Su familia alimentaba la gran esperanza de que Iván volvería y se convertiría también en un pintor de ésos. Podrían, entonces, escaparse de la miseria en la que se debatían, enviarían a los chicos al Técnico y en vez de la ruinosa cabaña instalarían una nueva. Todos los pintores se instalaban en casas nuevas. En las inmediaciones del ferrocarril ya no costaban las casas cinco mil rublos como antes, sino veinticinco mil.

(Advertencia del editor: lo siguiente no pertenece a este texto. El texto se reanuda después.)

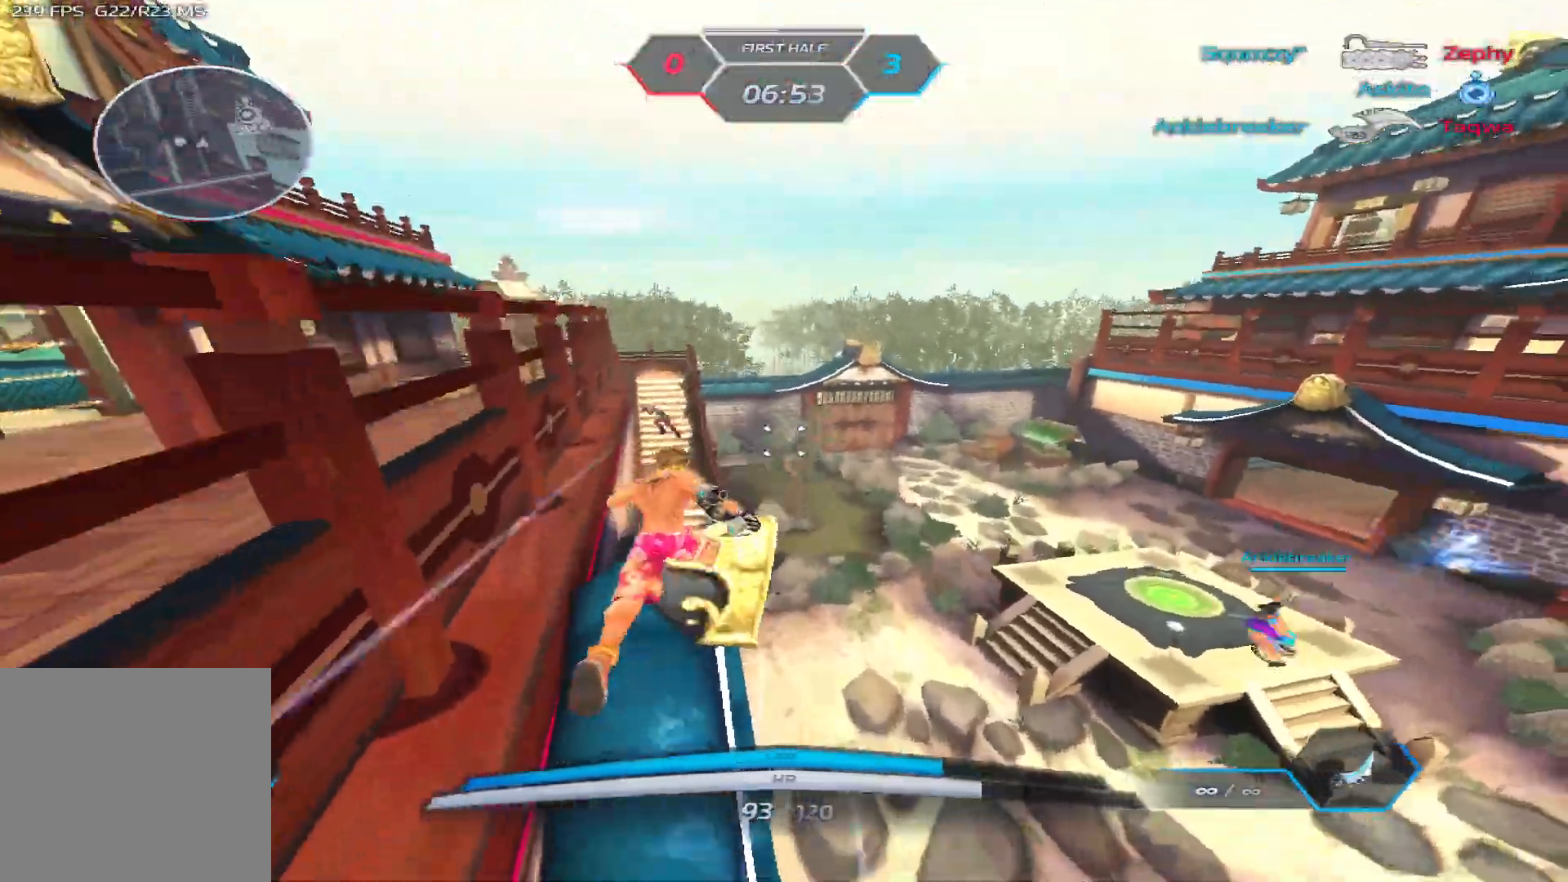
{"keys": [], "events": [[117, "w", "up"], [133, "space", "down"], [233, "space", "up"], [350, "a", "down"], [400, "a", "up"]]}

Sujov escribió entonces pidiendo se le describiera cómo él podría convertirse en pintor, si él no había sabido nunca pintar. Y qué clase de maravillosos tapices tenían que ser los pintados. Su familia le había respondido que sólo un tonto no sabría pintar; sólo hay que poner encima el modelo y pasar el pincel por los sitios. De estos tapices hay sólo tres clases: una, el «tapiz-troika», en el que un oficial de húsares lleva las riendas de una troika con hermosos arreos; después, un «tapiz de venados», y luego un tercero pintado a la manera persa. No hay más modelos, pero por éstos las gentes de todo el país te decían: «Muchas gracias», y te los quitaban de las manos. Porque un tapiz auténtico costaba no cincuenta rublos, sino muchos miles.